> **DIRECTIONS**
Rewrite the lines of the listing below as a Markdown table with the columns "Row" and "Line," numbering each row and skipping blank lines. Omit the pictures.

Source data:

====

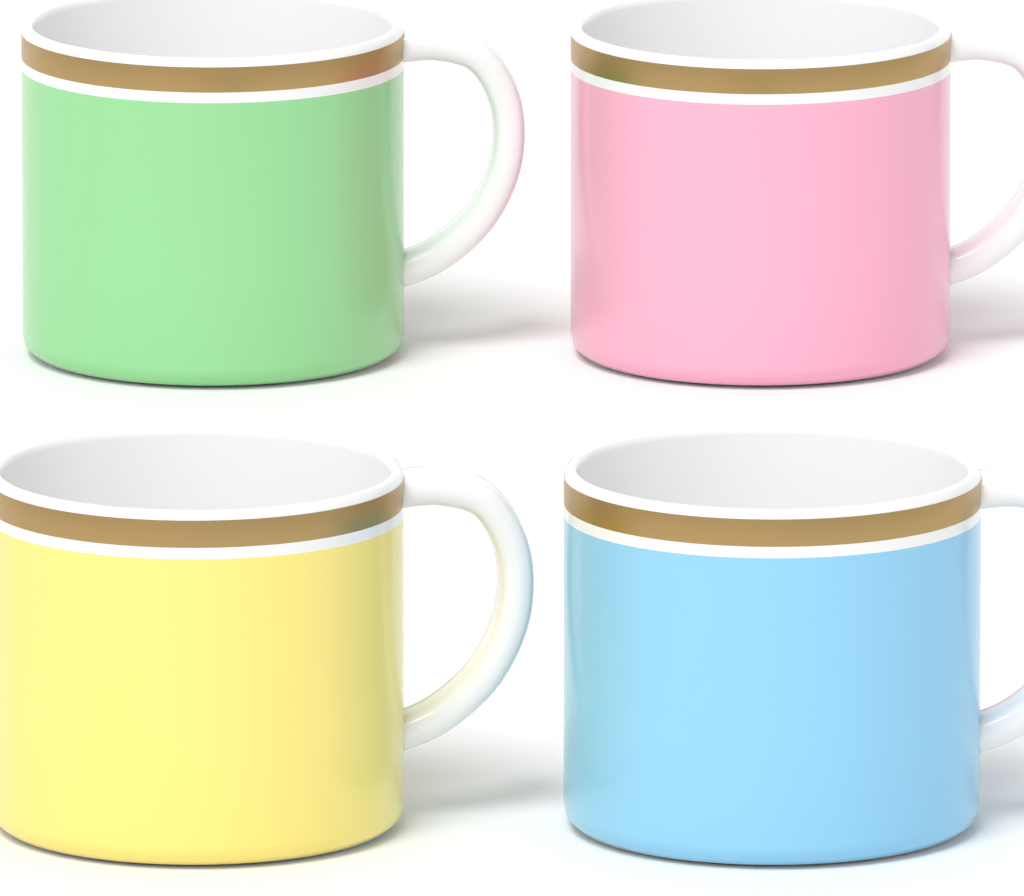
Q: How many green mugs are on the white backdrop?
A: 1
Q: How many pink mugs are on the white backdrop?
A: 1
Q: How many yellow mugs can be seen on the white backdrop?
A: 1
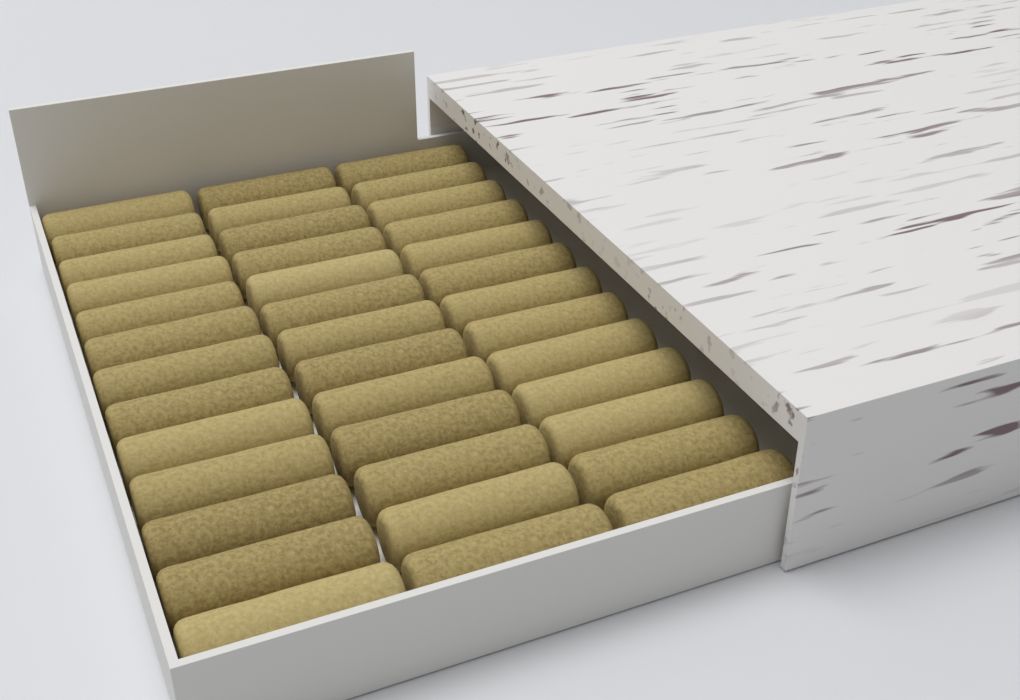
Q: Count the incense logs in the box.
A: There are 39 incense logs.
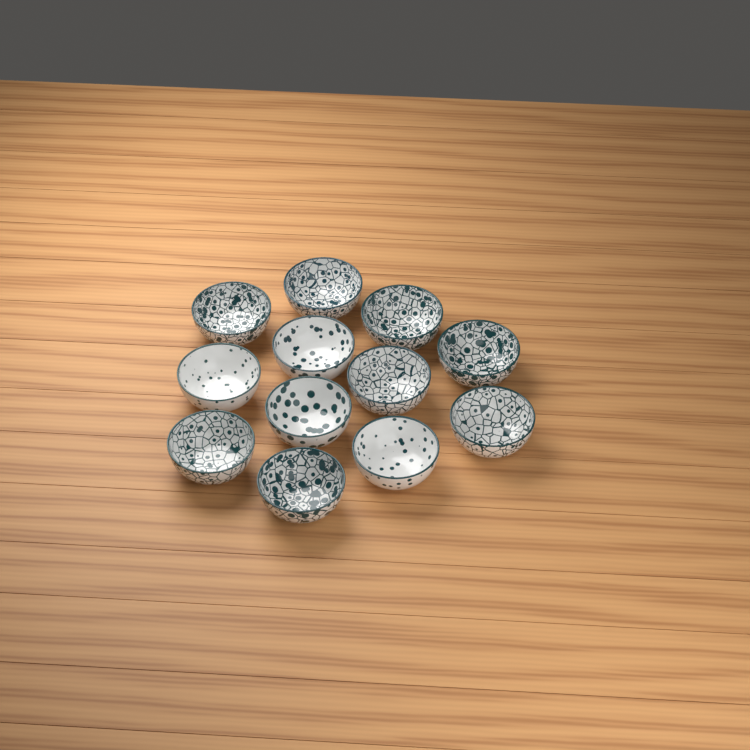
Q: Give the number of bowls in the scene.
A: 12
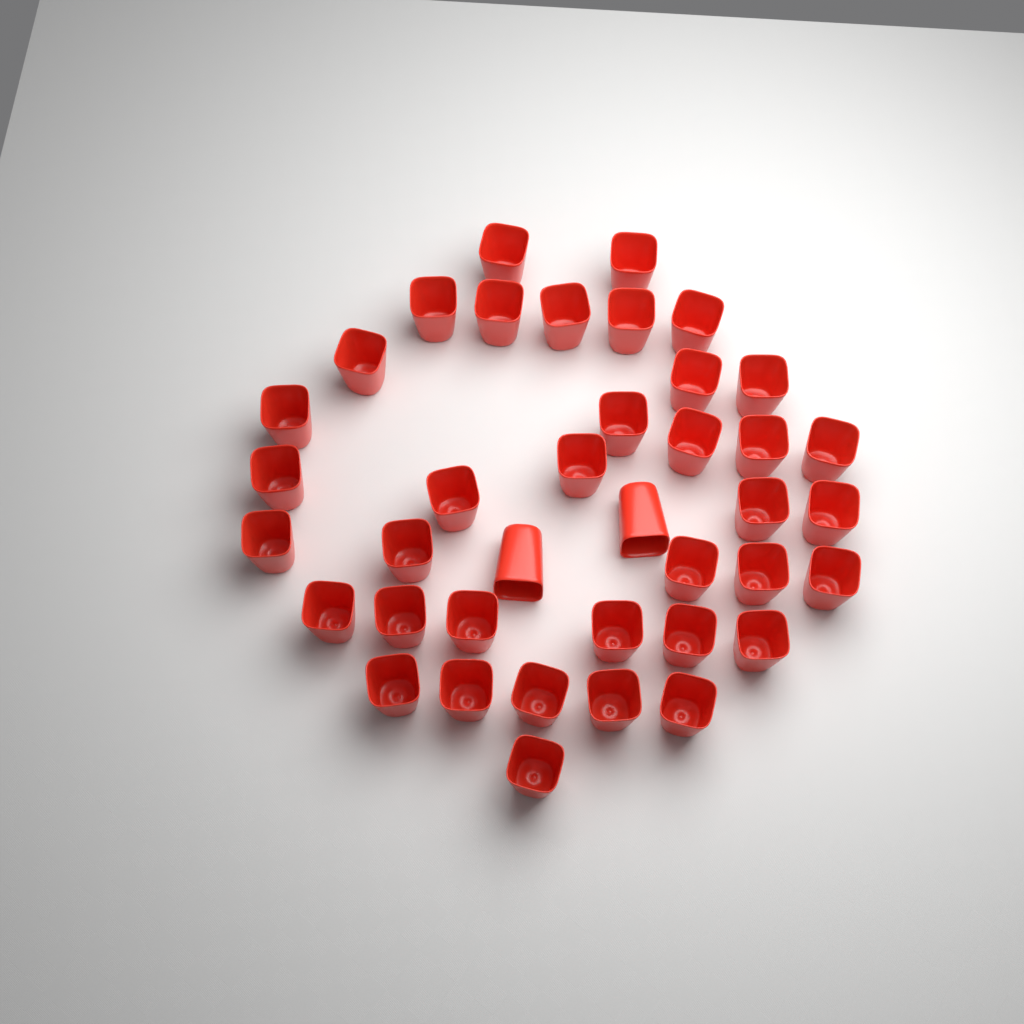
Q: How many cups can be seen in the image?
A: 39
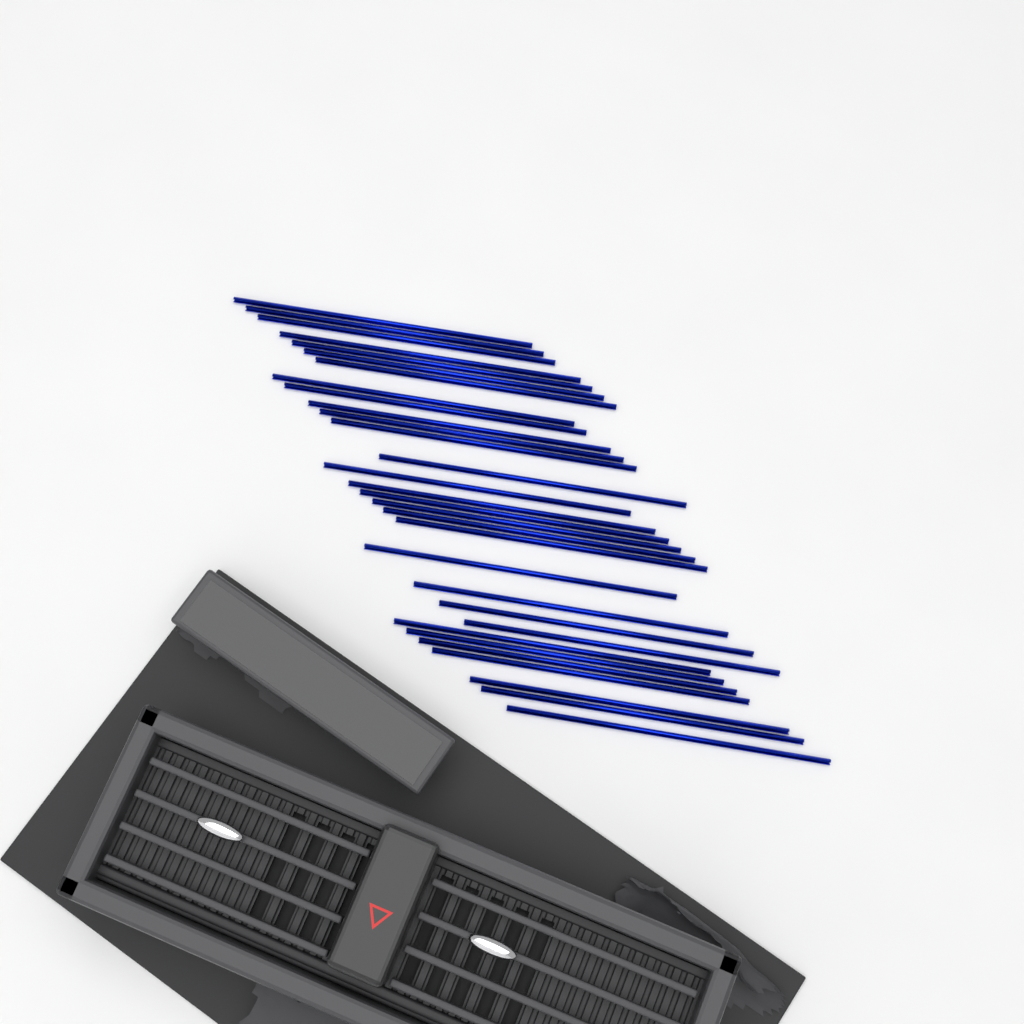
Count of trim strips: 30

====

> **TASK SOLUTION**
| Row | Line |
|---|---|
| 1 | Q: How many green mugs are on the white backdrop? |
| 2 | A: 1 |
| 3 | Q: How many pink mugs are on the white backdrop? |
| 4 | A: 1 |
| 5 | Q: How many yellow mugs can be seen on the white backdrop? |
| 6 | A: 1 |
| 7 | Q: Count the incense logs in the box. |
| 8 | A: There are 39 incense logs. |
| 9 | Q: Give the number of bowls in the scene. |
| 10 | A: 12 |
| 11 | Q: How many cups can be seen in the image? |
| 12 | A: 39 |
| 13 | Count of trim strips: 30 |